Go ahead and call me naive.
I didn’t realize how serious and pervasive the college drinking problem was until my own daughter headed off to school.
In high school, my husband and I considered ourselves very lucky because Caitlin and most of her friends didn’t drink at all. But I’d be surprised, however, if any of them still shy away from alcohol.
Any freshmen teetotalers get acquainted with the drinking culture at colleges shortly after they move into their dorm rooms. My daughter is a residential assistant at her school now and she said the first week there is no problem with the freshmen drinking, but that quickly changes once they see how common place it is.
When my daughter spent the past summer in southern Mexico on an college internship, she was amazed at the drinking habits of the young people there. She told me that young Mexicans mostly drink for enjoyment; they don’t drink to get drunk. If only American kids did the same thing.

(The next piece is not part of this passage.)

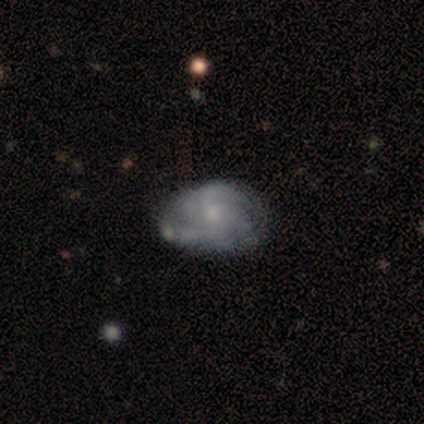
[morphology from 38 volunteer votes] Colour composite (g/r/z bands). It shows a featured or disk galaxy (82%) with no bar (84%), 2 (55%) medium (45%) spiral arms (65%) and a small central bulge (55%). Merging: none (53%).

My daughter, by the way, has come a long way from her initial disdain for over drinking. She turned down a scholarship offer from a college because on a visit when she was a high school senior she was disgusted by the binge drinking of athletes she spent time with. While she was there, one boy from New Jersey, who was a lacrosse recruit, passed out drunk. When he woke up, he announced, “I love this school. This is where I’m going!” (I bet his parents would have been proud.)
My daughter went from indignation about binge college drinking to drinking herself– though hopefully not to excess — on the weekends at her own campus.
Colleges and universities have viewed college drinking as an intractable problem and one group of more than 100 college presidents is trying to address the problem. I don’t know if they are backing the right approach, but at least they aren’t ignoring it.
Presidents who have signed something called the Amethyst Initiative are calling for the country to lower the drinking age. They believe that this would allow them to counsel kids to drink responsibly. Currently, their hands are tied because these kids aren’t supposed to be drinking at all!
Here is a link to an overview of this issue that was published on Inside Higher Ed.
One positive trend, teenagers — at least the ones I know — today seem far more cognizant of the importance of having a designated driver if others are drinking. I sure don’t remember that happening when I was in college.